WHEN the Labour Party was ousted from government at the 2010 general election, departing Treasury secretary Liam Byrne left a note for his coalition successor in which he cheerily warned “I’m afraid there is no money”.

If you think that was in poor taste it is nothing compared to the metaphorical two fingers the party gave the SNP in Glasgow when, last year, it bequeathed the nationalists not only control of the city council, but of its blatantly unwinnable equal-pay fight too. Cue a couple of decisions from the Court of Session and the current administration has been left staring down the barrel of a multi-million-pound liability that should have been settled years ago.

The problem is that the longer the issue has been allowed to fester the bigger that liability has become and the authority appears to be at a loss as to how to deal with it. Though council leader Susan Aitken committed in January to agreeing a settlement this year, so far nothing has been forthcoming, with the women’s legal and trade union representatives accusing the council of burying its head in the sand over even the most basic of issues.

Unsurprisingly, the women are irate, and those who are members of the Unison and GMB trade unions are preparing for strike action that could see key cleaning, caring and cooking services in the city grind to a halt in the coming weeks. Yet while their anger is understandable and their cause is deserving of support, the prospect of the strike is worrying precisely because of what it is designed to achieve.

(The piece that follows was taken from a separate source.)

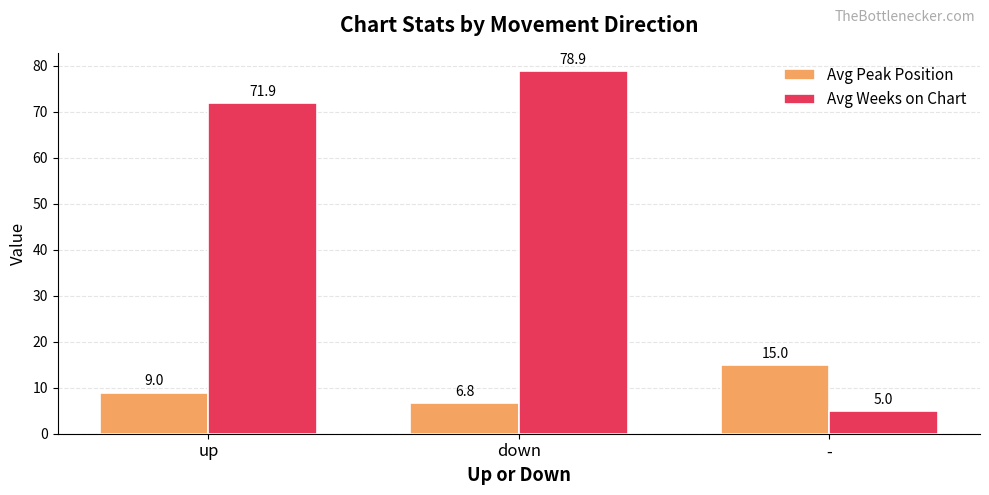

Which series has the widest spread of values?

Avg Weeks on Chart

All industrial action has an end point in sight, whether it be to increase wages or protect existing rights, and the end point for the Glasgow strikers is to force an immediate settlement of these long-overdue claims. The problem is, if Glasgow settles now it is likely to open itself up to further claims of discrimination in the future, with the perfect storm of its discredited pay structure and its obligations under pensions legislation putting any woman approaching retirement at risk.

A 2014 update to local government pension rules means that pension contributions must be paid on all equal-pay settlements. Yet because pensions are calculated based on salary, any claimant retiring before Glasgow replaces its pay scheme - something it has committed to do, but which could take years to complete - will have paid extra into the Strathclyde fund without the guarantee of receiving the correct pension in return.

No wonder Glasgow is baulking at the prospect of brokering a deal. Nor is it the only local authority to freeze in the face of its pension obligations, with the Herald on Sunday revealing at the weekend that councils across the country are playing fast and loose with the pensions legislation, to the degree that some are complying with it while some are merely thinking about it and others are ignoring it altogether.

The end result is that women are being discriminated against simply because of the area they chose to live and work in, with an equal-pay cleaner in Dumfries and Galloway getting her pension rerated long before the law was changed to say that was her right while her counterpart in Argyll & Bute has effectively been told to whistle.

And so, while some councils grapple with what should be a simple concept, the women who help keep this country going with their daily graft are being left to suffer the consequences. Indeed, while it seems clear that Glasgow City Council has neither the means nor the wherewithal to give its equal-pay women what they deserve, the scatter-gun approach councils in general are taking to observing their pension obligations is creating yet another layer of inequality. The fact that that layer lies between the very women that were discriminated against in the first place is beyond ironic - and beyond unacceptable.

Which is why, far from taking their strike to the streets of Glasgow, the city’s workers should be leading women from every part of the country in a march to the gates of Holyrood to demand the Scottish Government intervenes. Councils have had long enough to tinker around the edges of equal pay; it is time a higher power took control to ensure uniform justice for all.

Such action would likely be a success, too, if recent history is anything to go by. Indeed, just last year First Minister Nicola Sturgeon cut short an official engagement in Germany to come to the aid of the male workers of troubled engineering firm BiFab after they took the fight for their livelihoods to the streets of Edinburgh. The Government handed over a total of £35 million and helped broker the buyout of BiFab by Canadian firm JV Driver, even though the dire straits the business had been floundering in meant practically all the workers went on to lose their jobs anyway.

But if hundreds of boiler-suited men marching on parliament can prompt such a reaction, just think what thousands of tabard-wearing women could achieve. Who knows, they might even be able to force the Government to sort this whole mess out in time for the 50th anniversary of the 1970 Equal Pay Act. And wouldn’t that be something?